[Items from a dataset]
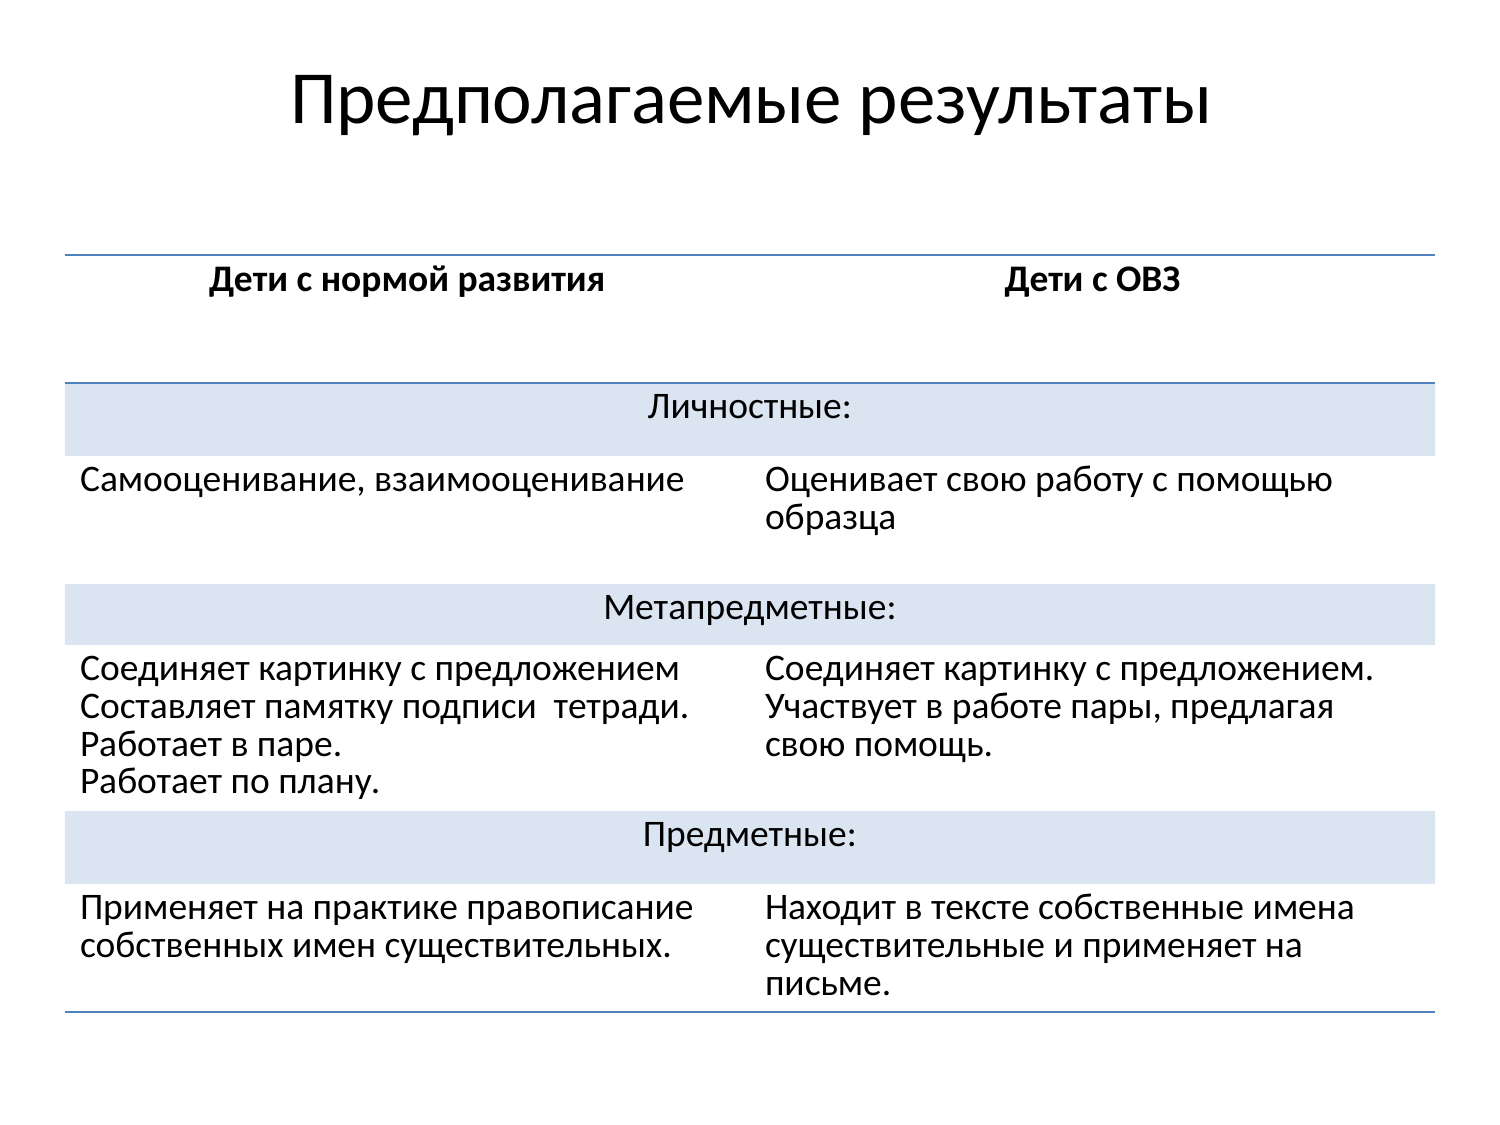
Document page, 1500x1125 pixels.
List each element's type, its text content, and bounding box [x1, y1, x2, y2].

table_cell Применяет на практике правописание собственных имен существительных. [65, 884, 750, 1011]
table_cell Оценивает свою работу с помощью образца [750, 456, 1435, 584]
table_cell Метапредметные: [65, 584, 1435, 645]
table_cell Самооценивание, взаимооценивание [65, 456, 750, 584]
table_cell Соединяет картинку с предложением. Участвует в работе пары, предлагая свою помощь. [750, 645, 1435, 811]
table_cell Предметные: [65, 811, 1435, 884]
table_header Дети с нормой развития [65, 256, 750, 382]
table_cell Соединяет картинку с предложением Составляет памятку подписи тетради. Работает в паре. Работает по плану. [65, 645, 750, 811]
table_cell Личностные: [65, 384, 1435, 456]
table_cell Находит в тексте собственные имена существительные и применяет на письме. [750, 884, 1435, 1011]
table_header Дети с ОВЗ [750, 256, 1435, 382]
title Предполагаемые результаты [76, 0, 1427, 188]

#### Task prompt
Could you repeat all of the data exactly, minus the pictures?

#### Solution to the exercise
Document page, 1500x1125 pixels.
List each element's type, its text content, and bounding box [x1, y1, x2, y2].

table_cell Применяет на практике правописание собственных имен существительных. [65, 884, 750, 1011]
table_cell Оценивает свою работу с помощью образца [750, 456, 1435, 584]
table_cell Метапредметные: [65, 584, 1435, 645]
table_cell Самооценивание, взаимооценивание [65, 456, 750, 584]
table_cell Соединяет картинку с предложением. Участвует в работе пары, предлагая свою помощь. [750, 645, 1435, 811]
table_cell Предметные: [65, 811, 1435, 884]
table_header Дети с нормой развития [65, 256, 750, 382]
table_cell Соединяет картинку с предложением Составляет памятку подписи тетради. Работает в паре. Работает по плану. [65, 645, 750, 811]
table_cell Личностные: [65, 384, 1435, 456]
table_cell Находит в тексте собственные имена существительные и применяет на письме. [750, 884, 1435, 1011]
table_header Дети с ОВЗ [750, 256, 1435, 382]
title Предполагаемые результаты [76, 0, 1427, 188]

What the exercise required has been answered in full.